Dataset excerpts:
━━━━━━━━━━━━━━━━━━━━━━━━━━━━━━

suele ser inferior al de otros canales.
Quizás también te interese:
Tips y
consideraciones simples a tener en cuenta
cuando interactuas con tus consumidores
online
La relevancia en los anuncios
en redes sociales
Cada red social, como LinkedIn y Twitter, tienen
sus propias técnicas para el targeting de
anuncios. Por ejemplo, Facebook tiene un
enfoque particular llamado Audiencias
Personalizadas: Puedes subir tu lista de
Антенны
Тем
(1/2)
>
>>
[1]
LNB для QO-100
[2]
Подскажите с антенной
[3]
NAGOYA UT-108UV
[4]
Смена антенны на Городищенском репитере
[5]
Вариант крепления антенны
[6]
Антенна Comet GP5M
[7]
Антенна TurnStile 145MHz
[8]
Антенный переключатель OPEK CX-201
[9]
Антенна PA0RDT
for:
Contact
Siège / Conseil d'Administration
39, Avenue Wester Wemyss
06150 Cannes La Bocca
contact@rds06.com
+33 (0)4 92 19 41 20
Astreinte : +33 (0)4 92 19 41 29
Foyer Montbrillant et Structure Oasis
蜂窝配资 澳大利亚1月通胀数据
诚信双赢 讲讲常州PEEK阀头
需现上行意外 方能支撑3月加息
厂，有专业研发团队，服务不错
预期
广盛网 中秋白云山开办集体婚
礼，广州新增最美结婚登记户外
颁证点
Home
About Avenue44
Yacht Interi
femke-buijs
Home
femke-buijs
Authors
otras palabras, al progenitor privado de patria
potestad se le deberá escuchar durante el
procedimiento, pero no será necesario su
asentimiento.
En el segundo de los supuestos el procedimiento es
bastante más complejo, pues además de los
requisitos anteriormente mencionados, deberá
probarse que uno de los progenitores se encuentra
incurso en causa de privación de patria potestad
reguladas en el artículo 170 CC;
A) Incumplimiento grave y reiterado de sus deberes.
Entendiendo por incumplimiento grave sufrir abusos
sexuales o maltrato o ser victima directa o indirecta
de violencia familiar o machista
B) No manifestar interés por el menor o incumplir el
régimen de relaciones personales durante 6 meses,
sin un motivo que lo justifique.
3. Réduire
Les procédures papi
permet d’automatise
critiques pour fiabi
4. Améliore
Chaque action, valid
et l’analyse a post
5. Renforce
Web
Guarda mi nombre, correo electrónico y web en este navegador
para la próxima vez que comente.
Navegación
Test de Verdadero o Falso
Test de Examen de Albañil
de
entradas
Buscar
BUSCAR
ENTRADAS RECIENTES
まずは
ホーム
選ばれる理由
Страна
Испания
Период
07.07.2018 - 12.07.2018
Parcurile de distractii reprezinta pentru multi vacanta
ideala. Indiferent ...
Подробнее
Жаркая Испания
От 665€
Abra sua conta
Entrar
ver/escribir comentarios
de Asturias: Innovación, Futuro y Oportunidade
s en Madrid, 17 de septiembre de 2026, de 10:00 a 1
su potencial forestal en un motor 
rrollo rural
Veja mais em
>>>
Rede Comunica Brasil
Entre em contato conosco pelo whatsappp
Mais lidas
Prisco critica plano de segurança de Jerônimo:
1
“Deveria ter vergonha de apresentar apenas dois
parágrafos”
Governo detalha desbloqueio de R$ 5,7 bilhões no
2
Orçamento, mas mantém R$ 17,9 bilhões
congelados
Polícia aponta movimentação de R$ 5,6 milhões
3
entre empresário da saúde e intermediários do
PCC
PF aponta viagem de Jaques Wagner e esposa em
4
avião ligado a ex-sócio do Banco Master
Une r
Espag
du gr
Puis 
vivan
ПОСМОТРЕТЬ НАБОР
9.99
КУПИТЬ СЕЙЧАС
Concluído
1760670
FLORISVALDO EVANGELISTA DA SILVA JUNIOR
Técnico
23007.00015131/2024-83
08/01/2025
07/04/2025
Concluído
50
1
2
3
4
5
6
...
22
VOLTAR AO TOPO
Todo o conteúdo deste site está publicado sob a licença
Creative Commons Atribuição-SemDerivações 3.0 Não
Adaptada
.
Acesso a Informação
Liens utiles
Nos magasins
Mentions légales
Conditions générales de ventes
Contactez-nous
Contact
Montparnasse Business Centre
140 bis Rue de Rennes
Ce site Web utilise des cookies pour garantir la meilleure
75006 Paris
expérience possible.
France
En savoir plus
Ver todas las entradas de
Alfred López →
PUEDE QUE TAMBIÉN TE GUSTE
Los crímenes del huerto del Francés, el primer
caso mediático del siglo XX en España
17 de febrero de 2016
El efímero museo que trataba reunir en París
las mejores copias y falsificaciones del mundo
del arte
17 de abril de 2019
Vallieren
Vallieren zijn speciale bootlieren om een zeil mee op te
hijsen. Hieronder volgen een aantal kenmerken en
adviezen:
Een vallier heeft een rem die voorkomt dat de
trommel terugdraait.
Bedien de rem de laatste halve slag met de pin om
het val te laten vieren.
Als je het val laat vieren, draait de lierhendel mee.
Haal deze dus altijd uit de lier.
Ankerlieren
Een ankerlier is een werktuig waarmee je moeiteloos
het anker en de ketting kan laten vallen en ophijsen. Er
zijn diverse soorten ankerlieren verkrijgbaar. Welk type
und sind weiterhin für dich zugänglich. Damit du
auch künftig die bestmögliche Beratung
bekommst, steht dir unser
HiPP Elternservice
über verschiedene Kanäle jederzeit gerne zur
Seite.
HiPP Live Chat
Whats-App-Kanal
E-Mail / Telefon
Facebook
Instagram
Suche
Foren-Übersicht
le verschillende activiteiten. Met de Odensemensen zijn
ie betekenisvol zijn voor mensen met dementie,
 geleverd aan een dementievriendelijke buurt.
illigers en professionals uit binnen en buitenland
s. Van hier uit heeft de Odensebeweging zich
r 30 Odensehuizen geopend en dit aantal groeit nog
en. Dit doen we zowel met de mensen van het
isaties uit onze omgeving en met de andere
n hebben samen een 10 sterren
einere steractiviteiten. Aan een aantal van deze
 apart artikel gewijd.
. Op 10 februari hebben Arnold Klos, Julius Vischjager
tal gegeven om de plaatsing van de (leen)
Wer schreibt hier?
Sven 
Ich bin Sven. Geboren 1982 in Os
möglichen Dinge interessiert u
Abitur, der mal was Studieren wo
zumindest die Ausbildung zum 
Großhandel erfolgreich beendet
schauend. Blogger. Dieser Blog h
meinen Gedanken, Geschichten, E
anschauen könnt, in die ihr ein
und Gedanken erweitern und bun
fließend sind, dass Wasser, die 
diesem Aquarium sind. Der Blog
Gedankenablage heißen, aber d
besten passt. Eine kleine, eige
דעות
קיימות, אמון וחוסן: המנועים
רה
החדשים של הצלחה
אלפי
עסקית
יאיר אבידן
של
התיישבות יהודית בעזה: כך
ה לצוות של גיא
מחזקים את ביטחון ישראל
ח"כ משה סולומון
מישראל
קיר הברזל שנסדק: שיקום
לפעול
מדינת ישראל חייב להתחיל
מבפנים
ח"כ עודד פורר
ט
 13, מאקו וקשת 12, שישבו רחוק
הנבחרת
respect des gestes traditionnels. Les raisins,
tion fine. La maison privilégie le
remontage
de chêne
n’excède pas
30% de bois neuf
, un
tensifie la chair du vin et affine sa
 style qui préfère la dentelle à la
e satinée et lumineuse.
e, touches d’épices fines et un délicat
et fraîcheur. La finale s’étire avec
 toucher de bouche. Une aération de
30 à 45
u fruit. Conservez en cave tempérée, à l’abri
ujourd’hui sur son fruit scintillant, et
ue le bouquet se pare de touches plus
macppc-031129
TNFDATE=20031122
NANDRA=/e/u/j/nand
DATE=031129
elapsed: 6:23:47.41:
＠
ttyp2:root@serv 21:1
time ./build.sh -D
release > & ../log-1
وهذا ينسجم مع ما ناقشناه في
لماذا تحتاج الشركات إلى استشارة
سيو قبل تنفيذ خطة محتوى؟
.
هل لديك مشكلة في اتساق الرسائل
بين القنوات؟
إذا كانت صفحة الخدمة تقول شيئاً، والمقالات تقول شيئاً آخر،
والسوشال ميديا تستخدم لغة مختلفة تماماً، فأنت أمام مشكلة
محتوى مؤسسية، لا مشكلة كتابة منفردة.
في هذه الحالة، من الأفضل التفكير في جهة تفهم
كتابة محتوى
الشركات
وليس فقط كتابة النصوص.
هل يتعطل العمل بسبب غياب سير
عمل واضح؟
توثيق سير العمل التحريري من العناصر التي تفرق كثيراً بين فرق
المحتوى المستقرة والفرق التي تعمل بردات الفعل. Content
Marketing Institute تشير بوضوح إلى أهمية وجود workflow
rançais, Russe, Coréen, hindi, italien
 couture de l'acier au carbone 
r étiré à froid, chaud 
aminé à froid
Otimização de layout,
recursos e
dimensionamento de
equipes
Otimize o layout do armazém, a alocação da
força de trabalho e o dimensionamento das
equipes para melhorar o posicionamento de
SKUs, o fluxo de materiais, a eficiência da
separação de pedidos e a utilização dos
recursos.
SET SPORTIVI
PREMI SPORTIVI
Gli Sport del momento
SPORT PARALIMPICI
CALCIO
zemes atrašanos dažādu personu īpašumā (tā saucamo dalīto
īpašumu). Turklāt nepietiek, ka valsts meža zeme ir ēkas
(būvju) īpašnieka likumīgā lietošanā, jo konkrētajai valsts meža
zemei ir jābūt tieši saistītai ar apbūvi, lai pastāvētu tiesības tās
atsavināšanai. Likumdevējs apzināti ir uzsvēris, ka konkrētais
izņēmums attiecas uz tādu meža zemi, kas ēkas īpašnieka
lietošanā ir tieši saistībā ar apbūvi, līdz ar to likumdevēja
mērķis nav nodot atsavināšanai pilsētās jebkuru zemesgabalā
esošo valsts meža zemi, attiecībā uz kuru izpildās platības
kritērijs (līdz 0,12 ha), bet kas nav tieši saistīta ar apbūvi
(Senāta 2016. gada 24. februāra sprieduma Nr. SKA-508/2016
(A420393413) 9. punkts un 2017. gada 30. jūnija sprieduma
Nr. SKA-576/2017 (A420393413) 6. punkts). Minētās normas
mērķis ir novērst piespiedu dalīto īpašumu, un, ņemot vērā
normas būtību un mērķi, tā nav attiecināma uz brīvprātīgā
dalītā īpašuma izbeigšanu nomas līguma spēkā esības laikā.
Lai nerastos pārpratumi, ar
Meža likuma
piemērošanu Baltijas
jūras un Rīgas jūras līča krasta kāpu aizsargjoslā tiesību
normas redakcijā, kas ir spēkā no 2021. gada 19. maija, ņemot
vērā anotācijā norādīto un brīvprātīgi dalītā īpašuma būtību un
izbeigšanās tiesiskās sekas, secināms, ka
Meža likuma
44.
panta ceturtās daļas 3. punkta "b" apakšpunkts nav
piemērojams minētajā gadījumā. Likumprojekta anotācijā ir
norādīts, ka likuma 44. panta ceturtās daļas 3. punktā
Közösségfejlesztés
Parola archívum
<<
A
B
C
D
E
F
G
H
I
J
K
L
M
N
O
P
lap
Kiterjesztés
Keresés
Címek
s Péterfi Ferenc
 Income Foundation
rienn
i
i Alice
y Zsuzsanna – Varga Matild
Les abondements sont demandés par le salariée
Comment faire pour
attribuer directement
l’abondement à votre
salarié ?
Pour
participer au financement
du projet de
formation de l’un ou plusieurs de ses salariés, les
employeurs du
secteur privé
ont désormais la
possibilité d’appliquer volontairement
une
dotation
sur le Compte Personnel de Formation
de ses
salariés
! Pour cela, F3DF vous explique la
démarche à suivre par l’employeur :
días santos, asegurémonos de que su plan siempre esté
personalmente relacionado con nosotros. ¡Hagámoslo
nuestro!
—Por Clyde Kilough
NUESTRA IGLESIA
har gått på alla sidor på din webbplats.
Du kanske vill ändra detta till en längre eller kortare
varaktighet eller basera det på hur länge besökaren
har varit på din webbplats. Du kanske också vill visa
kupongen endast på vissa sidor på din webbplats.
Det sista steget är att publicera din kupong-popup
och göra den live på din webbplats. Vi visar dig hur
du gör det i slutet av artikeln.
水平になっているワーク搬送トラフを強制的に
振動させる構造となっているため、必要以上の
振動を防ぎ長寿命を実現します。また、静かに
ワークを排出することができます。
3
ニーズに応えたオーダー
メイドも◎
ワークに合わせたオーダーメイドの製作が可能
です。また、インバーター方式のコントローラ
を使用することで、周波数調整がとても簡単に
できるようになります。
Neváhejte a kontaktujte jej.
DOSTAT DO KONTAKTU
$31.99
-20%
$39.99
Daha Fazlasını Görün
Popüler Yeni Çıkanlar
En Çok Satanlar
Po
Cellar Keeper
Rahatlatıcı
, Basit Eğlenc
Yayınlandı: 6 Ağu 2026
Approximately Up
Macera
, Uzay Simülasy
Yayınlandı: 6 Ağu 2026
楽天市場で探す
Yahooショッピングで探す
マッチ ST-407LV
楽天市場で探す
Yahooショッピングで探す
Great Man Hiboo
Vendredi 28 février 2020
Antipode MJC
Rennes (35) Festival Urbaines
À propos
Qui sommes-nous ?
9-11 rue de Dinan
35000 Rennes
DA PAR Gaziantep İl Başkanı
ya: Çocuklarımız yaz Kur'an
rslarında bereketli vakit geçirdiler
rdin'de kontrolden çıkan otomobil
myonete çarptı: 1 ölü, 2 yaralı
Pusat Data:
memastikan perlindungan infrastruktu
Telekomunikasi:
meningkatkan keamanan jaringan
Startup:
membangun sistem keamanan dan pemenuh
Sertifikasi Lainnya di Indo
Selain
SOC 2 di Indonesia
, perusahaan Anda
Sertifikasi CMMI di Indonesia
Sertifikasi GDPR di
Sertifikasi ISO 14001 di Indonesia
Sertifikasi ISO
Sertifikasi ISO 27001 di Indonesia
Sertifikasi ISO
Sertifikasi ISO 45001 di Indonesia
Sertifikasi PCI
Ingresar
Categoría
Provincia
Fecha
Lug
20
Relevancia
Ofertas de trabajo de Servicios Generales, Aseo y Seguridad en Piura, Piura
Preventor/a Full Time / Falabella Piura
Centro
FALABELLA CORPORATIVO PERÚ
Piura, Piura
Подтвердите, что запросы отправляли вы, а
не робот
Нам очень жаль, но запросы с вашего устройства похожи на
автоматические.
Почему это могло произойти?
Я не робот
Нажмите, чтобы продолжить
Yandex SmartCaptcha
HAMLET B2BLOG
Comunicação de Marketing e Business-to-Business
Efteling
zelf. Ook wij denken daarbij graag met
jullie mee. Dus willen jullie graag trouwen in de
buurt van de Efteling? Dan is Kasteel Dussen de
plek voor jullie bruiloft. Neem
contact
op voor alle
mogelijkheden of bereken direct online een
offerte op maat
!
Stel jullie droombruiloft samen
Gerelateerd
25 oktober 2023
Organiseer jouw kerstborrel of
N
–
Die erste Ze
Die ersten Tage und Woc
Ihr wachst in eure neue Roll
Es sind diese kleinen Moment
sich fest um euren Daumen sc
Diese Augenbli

━━━━━━━━━━━━━━━━━━━━━━━━━━━━━━

Problem requirements: If a line in the data above holds the string "deberá", report that line.

Your response:
potestad se le deberá escuchar durante el
requisitos anteriormente mencionados, deberá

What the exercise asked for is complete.